Foundation Models in Medical Imaging: A Review and Outlook
Vivien van Veldhuizen, Vanessa Botha, Chunyao Lu, Melis Erdal Cesur, Kevin Groot Lipman, Edwin D. de Jong, Hugo Horlings, Clárisa I. Sanchez, Cees G. M. Snoek, Lodewyk Wessels, Ritse Mann, Eric Marcus, Jonas Teuwen
TL;DR
This review surveys vision-based foundation models in medical imaging, focusing on pathology, radiology, and ophthalmology. It clarifies the FM pipeline—backbone architectures, self-supervised learning, and downstream adaptation—and documents advances from tile-level to slide-level and multimodal FMs, including vision-language and SAM integrations.
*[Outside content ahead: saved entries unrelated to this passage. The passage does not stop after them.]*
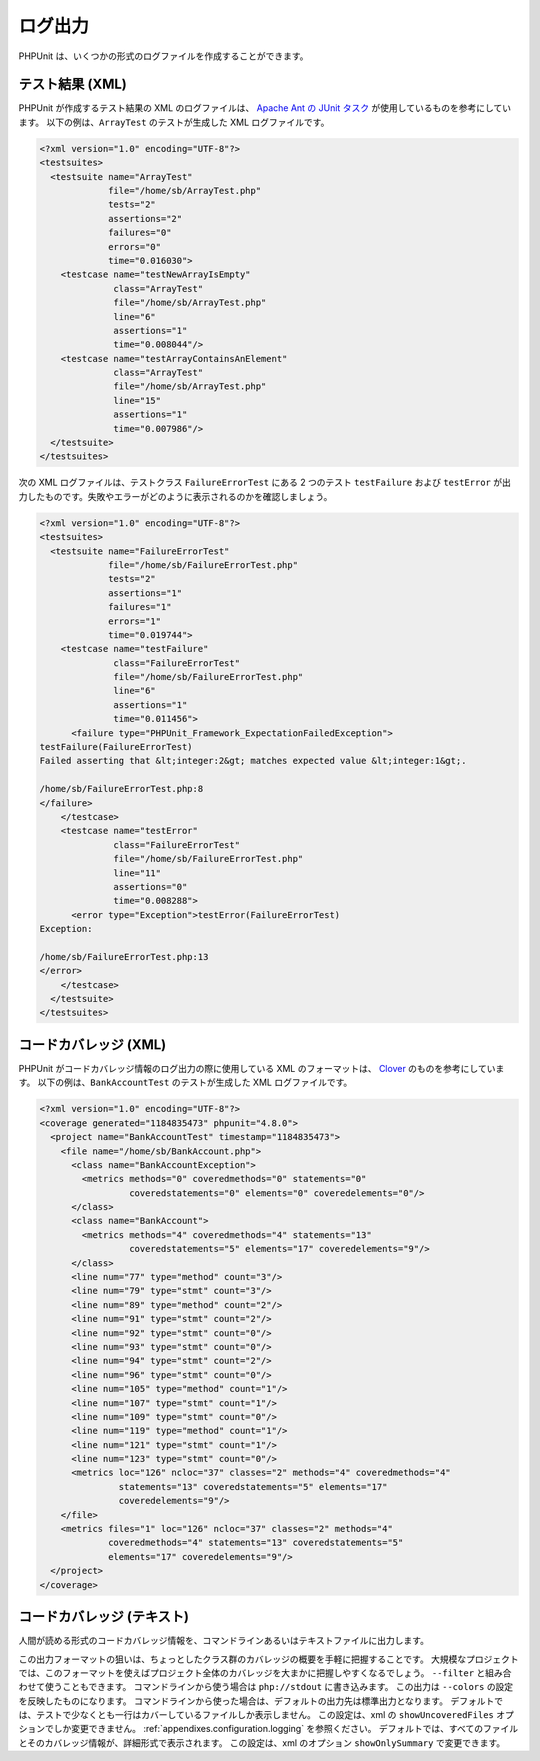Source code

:

.. _logging:

====
ログ出力
====

PHPUnit は、いくつかの形式のログファイルを作成することができます。

.. _logging.xml:

テスト結果 (XML)
###########

PHPUnit が作成するテスト結果の XML のログファイルは、
`Apache Ant の JUnit タスク <http://ant.apache.org/manual/Tasks/junit.html>`_
が使用しているものを参考にしています。
以下の例は、``ArrayTest`` のテストが生成した
XML ログファイルです。

.. code-block:: bash

    <?xml version="1.0" encoding="UTF-8"?>
    <testsuites>
      <testsuite name="ArrayTest"
                 file="/home/sb/ArrayTest.php"
                 tests="2"
                 assertions="2"
                 failures="0"
                 errors="0"
                 time="0.016030">
        <testcase name="testNewArrayIsEmpty"
                  class="ArrayTest"
                  file="/home/sb/ArrayTest.php"
                  line="6"
                  assertions="1"
                  time="0.008044"/>
        <testcase name="testArrayContainsAnElement"
                  class="ArrayTest"
                  file="/home/sb/ArrayTest.php"
                  line="15"
                  assertions="1"
                  time="0.007986"/>
      </testsuite>
    </testsuites>

次の XML ログファイルは、テストクラス
``FailureErrorTest`` にある 2 つのテスト
``testFailure`` および ``testError``
が出力したものです。失敗やエラーがどのように表示されるのかを確認しましょう。

.. code-block:: bash

    <?xml version="1.0" encoding="UTF-8"?>
    <testsuites>
      <testsuite name="FailureErrorTest"
                 file="/home/sb/FailureErrorTest.php"
                 tests="2"
                 assertions="1"
                 failures="1"
                 errors="1"
                 time="0.019744">
        <testcase name="testFailure"
                  class="FailureErrorTest"
                  file="/home/sb/FailureErrorTest.php"
                  line="6"
                  assertions="1"
                  time="0.011456">
          <failure type="PHPUnit_Framework_ExpectationFailedException">
    testFailure(FailureErrorTest)
    Failed asserting that &lt;integer:2&gt; matches expected value &lt;integer:1&gt;.

    /home/sb/FailureErrorTest.php:8
    </failure>
        </testcase>
        <testcase name="testError"
                  class="FailureErrorTest"
                  file="/home/sb/FailureErrorTest.php"
                  line="11"
                  assertions="0"
                  time="0.008288">
          <error type="Exception">testError(FailureErrorTest)
    Exception:

    /home/sb/FailureErrorTest.php:13
    </error>
        </testcase>
      </testsuite>
    </testsuites>

.. _logging.codecoverage.xml:

コードカバレッジ (XML)
##############

PHPUnit がコードカバレッジ情報のログ出力の際に使用している XML のフォーマットは、
`Clover <http://www.atlassian.com/software/clover/>`_
のものを参考にしています。
以下の例は、``BankAccountTest`` のテストが生成した
XML ログファイルです。

.. code-block:: bash

    <?xml version="1.0" encoding="UTF-8"?>
    <coverage generated="1184835473" phpunit="4.8.0">
      <project name="BankAccountTest" timestamp="1184835473">
        <file name="/home/sb/BankAccount.php">
          <class name="BankAccountException">
            <metrics methods="0" coveredmethods="0" statements="0"
                     coveredstatements="0" elements="0" coveredelements="0"/>
          </class>
          <class name="BankAccount">
            <metrics methods="4" coveredmethods="4" statements="13"
                     coveredstatements="5" elements="17" coveredelements="9"/>
          </class>
          <line num="77" type="method" count="3"/>
          <line num="79" type="stmt" count="3"/>
          <line num="89" type="method" count="2"/>
          <line num="91" type="stmt" count="2"/>
          <line num="92" type="stmt" count="0"/>
          <line num="93" type="stmt" count="0"/>
          <line num="94" type="stmt" count="2"/>
          <line num="96" type="stmt" count="0"/>
          <line num="105" type="method" count="1"/>
          <line num="107" type="stmt" count="1"/>
          <line num="109" type="stmt" count="0"/>
          <line num="119" type="method" count="1"/>
          <line num="121" type="stmt" count="1"/>
          <line num="123" type="stmt" count="0"/>
          <metrics loc="126" ncloc="37" classes="2" methods="4" coveredmethods="4"
                   statements="13" coveredstatements="5" elements="17"
                   coveredelements="9"/>
        </file>
        <metrics files="1" loc="126" ncloc="37" classes="2" methods="4"
                 coveredmethods="4" statements="13" coveredstatements="5"
                 elements="17" coveredelements="9"/>
      </project>
    </coverage>

.. _logging.codecoverage.text:

コードカバレッジ (テキスト)
###############

人間が読める形式のコードカバレッジ情報を、コマンドラインあるいはテキストファイルに出力します。

この出力フォーマットの狙いは、ちょっとしたクラス群のカバレッジの概要を手軽に把握することです。
大規模なプロジェクトでは、このフォーマットを使えばプロジェクト全体のカバレッジを大まかに把握しやすくなるでしょう。
``--filter`` と組み合わせて使うこともできます。
コマンドラインから使う場合は ``php://stdout`` に書き込みます。
この出力は ``--colors`` の設定を反映したものになります。
コマンドラインから使った場合は、デフォルトの出力先は標準出力となります。
デフォルトでは、テストで少なくとも一行はカバーしているファイルしか表示しません。
この設定は、xml の ``showUncoveredFiles`` オプションでしか変更できません。
:ref:`appendixes.configuration.logging` を参照ください。
デフォルトでは、すべてのファイルとそのカバレッジ情報が、詳細形式で表示されます。
この設定は、xml のオプション ``showOnlySummary`` で変更できます。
The authors highlight the pivotal role of in-domain, large-scale SSL and discuss practical considerations like data access, 3D modalities, robustness, and governance as barriers to clinical deployment. The work underscores data curation and domain-specific adaptations as key levers for performance gains, while calling for standardized benchmarks and responsible regulation to enable safe, scalable clinical adoption.
Abstract
Foundation models (FMs) are changing the way medical images are analyzed by learning from large collections of unlabeled data. Instead of relying on manually annotated examples, FMs are pre-trained to learn general-purpose visual features that can later be adapted to specific clinical tasks with little additional supervision. In this review, we examine how FMs are being developed and applied in pathology, radiology, and ophthalmology, drawing on evidence from over 150 studies. We explain the core components of FM pipelines, including model architectures, self-supervised learning methods, and strategies for downstream adaptation. We also review how FMs are being used in each imaging domain and compare design choices across applications. Finally, we discuss key challenges and open questions to guide future research.